## Problem
Each line in the entries below that holds the string "WIDTH" must be copied.

## Entries supplied
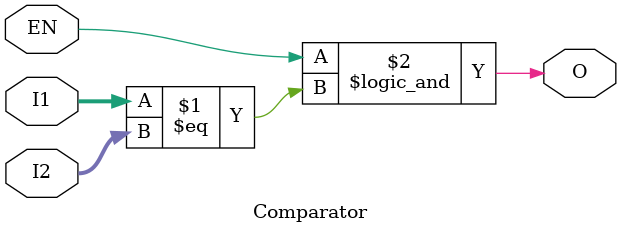
<source format=v>
`timescale 1ns / 1ps
module Comparator(
I1,
I2,
EN,
O
    );

parameter WIDTH=8;

input wire [WIDTH-1:0] I1;
input wire [WIDTH-1:0] I2;
input wire EN;
output wire O;

assign O = EN && (I1==I2) ;

endmodule

</source>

## Answer area
parameter WIDTH=8;
input wire [WIDTH-1:0] I1;
input wire [WIDTH-1:0] I2;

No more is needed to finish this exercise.